On 05/18/2018 04:30 AM, The Sidhekin wrote:
On Thu, May 17, 2018 at 12:51 PM, Timo Paulssen <t...@wakelift.de
<mailto:t...@wakelift.de>> wrote:
character classes are fundamentally the wrong thing for "phrases",
since they describe only a character.
You were right the first time.
Your current regex (before changing [gm] to ["gm"]) was expressing
"from the start of the string, there's any amount of characters d
through z (but neither g nor m) and then the end of the string",
which can be more easily expressed as "the whole string contains
only letters d through z (but neither g nor m)".
What you apparently want is "the whole string contains only letters
d through z, but never the phrase 'gm'", which - in order to get to
a working regex - we can rephrase as "the whole string contains only
letters d through z and no occurrence of g is followed by an m".
Let's turn that into a regex:
/^ # Require the match to start at the beginning of the
# string so nothing can sneak in before that.
[ # Everything in this group will be matched a bunch
# of times.
| <[d..z]-[g]> # either anything between d and z, with no
# further restrictions, except for g.
| g <!before m> # If there's a g, it must not be followed
# by an m.
]* # end of the group, allow the things in the group to
# occur any amount of times.
$/ # Require the match to end at the end of the string,
# so nothing at the end can sneak in.
Somewhat interesting exercise, but this kind of rephrasing doesn't
scale well for longer phrases, is hard to automate (given a phrase,
which character classes need we use?), and it's already pretty hard to read.
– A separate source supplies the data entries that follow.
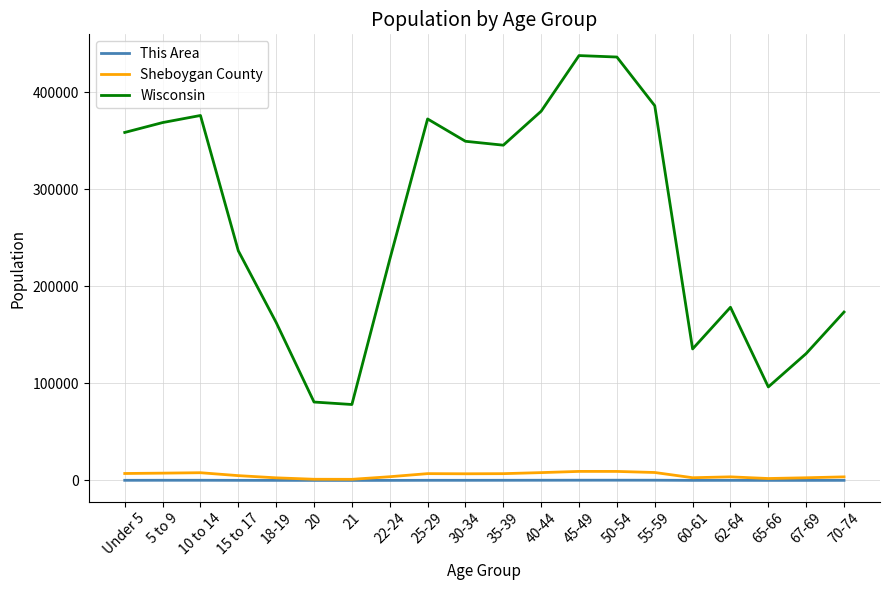

True or false: Sheboygan County and Wisconsin intersect in this chart.

False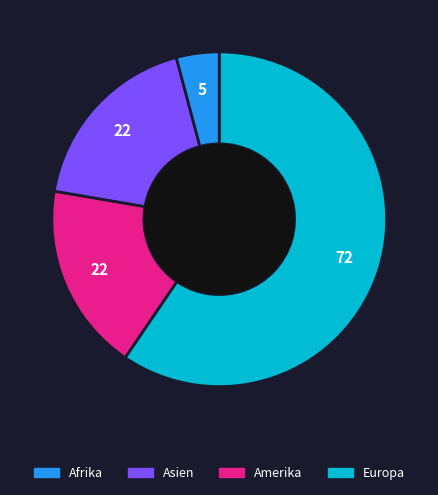

Is there a majority slice in this chart?

Yes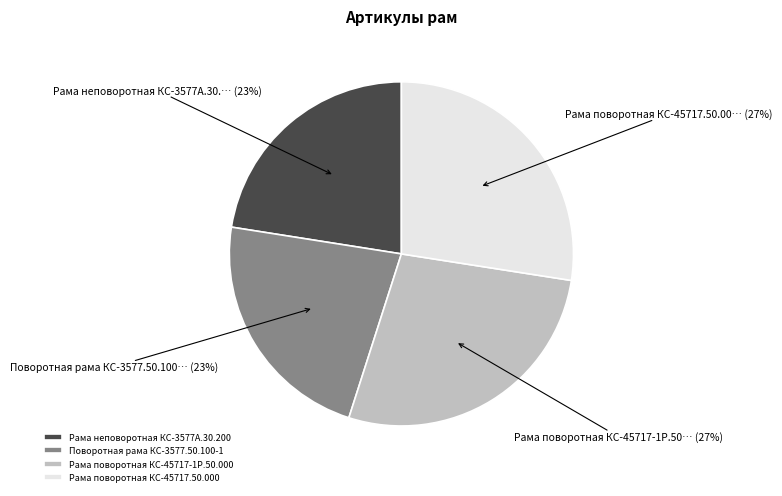

Does Рама поворотная КС-45717-1Р.50.000 represent more than half of the total?

No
If this requirement needs to be expressed in a single regex, here's
what I'd use (quickly translated from Perl5, then tested to get rid of
translation errors):
/<!before .* gm> ^ <[d..z]>* $/
... or, with comments:
/<!before .* gm> # not containing the phrase "gm" anywhere from here,
^ <[d..z]>* $ # match the whole string, containing only letters d
through z
/
Eirik
Thank you!